© JUNGE FREIHEIT Verlag GmbH & Co.  www.jungefreiheit.de  22/10 28. Mai 2010

Danke, Christus, für den Krebs
Theater: C. Schlingensiefs „Via Intolleranza II“
Harald Harzheim

Ein Operndorf, ein „Bayreuth aus Lehm“ wollte Christoph Schlingensief in Burkina Faso (Afrika) errichten. Nicht als milde Gabe der „ersten“ Welt an die „dritte“, sondern als Ort des Austauschs: westlich Materielles gegen afrikanische Spiritualität – ein Profit für beide Seiten. Jetzt war Schlingensief zur Grundsteinlegung dort und kehrte mit afrikanischen Darstellern sowie einem neuen Bühnenprojekt zurück: „Via Intolleranza II“, nach einer Oper von Luigi Nono – uraufgeführt in Brüssel und jetzt in die Hamburger Kulturfabrik Kampnagel verpflanzt.

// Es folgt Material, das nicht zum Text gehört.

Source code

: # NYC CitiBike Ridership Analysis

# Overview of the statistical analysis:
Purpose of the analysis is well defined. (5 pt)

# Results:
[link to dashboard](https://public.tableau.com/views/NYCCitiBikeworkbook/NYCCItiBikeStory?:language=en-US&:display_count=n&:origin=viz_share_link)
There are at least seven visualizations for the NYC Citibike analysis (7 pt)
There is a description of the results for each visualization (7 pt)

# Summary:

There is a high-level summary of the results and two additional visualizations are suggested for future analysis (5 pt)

Von Nonos Oper (1961) über einen Gastarbeiter blieb lediglich motivische Struktur. Statt dessen präsentiert der Regisseur die Scherben seiner Afrika-Vision: Vor einem halbhohen Brechtvorhang, auf dem man die 1911er-Verfilmung von Dantes Höllenphantasie „Divina Commedia“ projiziert, erzählt Schlingensief von der Hölle seiner Krebserkrankung. Und er erzählt, wie er in Afrika auf Menschen traf, die sich über Mißgeschicke nicht empörten, sondern Christus noch dafür dankten. Deren Haltung suchte er zu adaptieren: Danke, Christus, für den Krebs! ruft der Gequälte aus. Durch ihn habe er schließlich Klarheit gewonnen.

Aber das stimmt nicht: Schlingensiefs Dankgebet ist verbittert. Geprägt durch prometheische Kultur, kann er nicht zu derartiger Demut zurück. Dieser Riß zieht sich durch den ganzen Abend. Afrikanische Darsteller, Sänger Tänzer mit ihren körperlich-vitalen Rhythmen prallen in wilder Szenencollage auf Wagners „Tristan und Isolde“-Klänge – eine  Musik, die körperliches Auflösen, Zerfließen feiert. Gegenseitige Faszination, Identifikation, Einsfühlen, aber auch kulturell Trennendes, Wut und Verachtung finden hier Artikulation: Ein Afrikaner spottet über gutmenschliche Europäer, die mit einem Subventionsprojekt nach Afrika kommen – und meint damit den Regisseur. Auch westlicher Betroffenheitskult findet keine Gnade: So erinnert die Schauspielerin Brigitte Cuvelier an die sechs Millionen Afrikaner im „K.Z. Hagenbeck“, die in europäischer Kälte erfroren seien.

In dieser Szenerie wird der seit 2008 an Lungenkrebs erkrankte Christoph Schlingensief zur Verkörperung des endzeitlichen Europa, das in anderen Kulturen spirituelle Rettung sucht und scheitert. Dennoch: Rastlos, mit zunehmender Beschleunigung sucht und inszeniert der Fünfzigjährige weiter; mit einer Wahrhaftigkeit, die immer wieder Momente der Erlösung hervorbringt – für sich und sein Publikum.